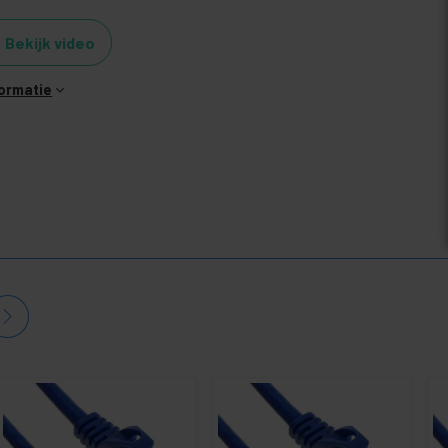
Bekijk video
formatie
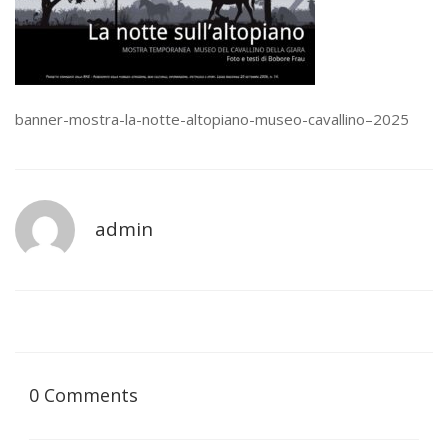
banner-mostra-la-notte-altopiano-museo-cavallino–2025
admin
0 Comments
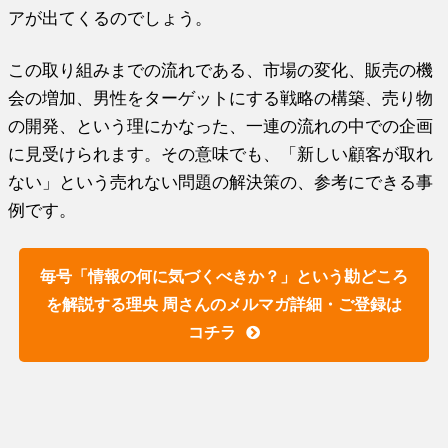
アが出てくるのでしょう。
この取り組みまでの流れである、市場の変化、販売の機
会の増加、男性をターゲットにする戦略の構築、売り物
の開発、という理にかなった、一連の流れの中での企画
に見受けられます。その意味でも、「新しい顧客が取れ
ない」という売れない問題の解決策の、参考にできる事
例です。
毎号「情報の何に気づくべきか？」という勘どころ
を解説する理央 周さんのメルマガ詳細・ご登録は
コチラ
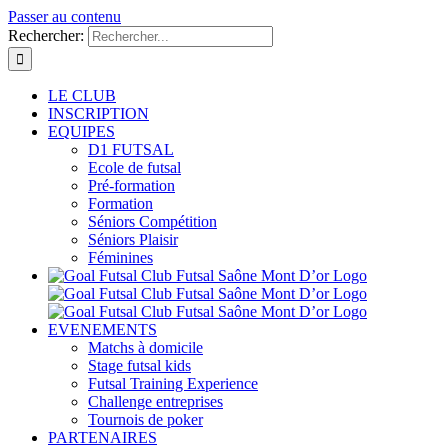
Passer au contenu
Rechercher:
LE CLUB
INSCRIPTION
EQUIPES
D1 FUTSAL
Ecole de futsal
Pré-formation
Formation
Séniors Compétition
Séniors Plaisir
Féminines
EVENEMENTS
Matchs à domicile
Stage futsal kids
Futsal Training Experience
Challenge entreprises
Tournois de poker
PARTENAIRES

#### [Exercise objective]
Extract every line of text from all four entries above, word for word and in their original order, and leave the pictures out of your answer.

#### [Task solution]
Bekijk video
formatie
banner-mostra-la-notte-altopiano-museo-cavallino–2025
admin
0 Comments
アが出てくるのでしょう。
この取り組みまでの流れである、市場の変化、販売の機
会の増加、男性をターゲットにする戦略の構築、売り物
の開発、という理にかなった、一連の流れの中での企画
に見受けられます。その意味でも、「新しい顧客が取れ
ない」という売れない問題の解決策の、参考にできる事
例です。
毎号「情報の何に気づくべきか？」という勘どころ
を解説する理央 周さんのメルマガ詳細・ご登録は
コチラ
Passer au contenu
Rechercher:
LE CLUB
INSCRIPTION
EQUIPES
D1 FUTSAL
Ecole de futsal
Pré-formation
Formation
Séniors Compétition
Séniors Plaisir
Féminines
EVENEMENTS
Matchs à domicile
Stage futsal kids
Futsal Training Experience
Challenge entreprises
Tournois de poker
PARTENAIRES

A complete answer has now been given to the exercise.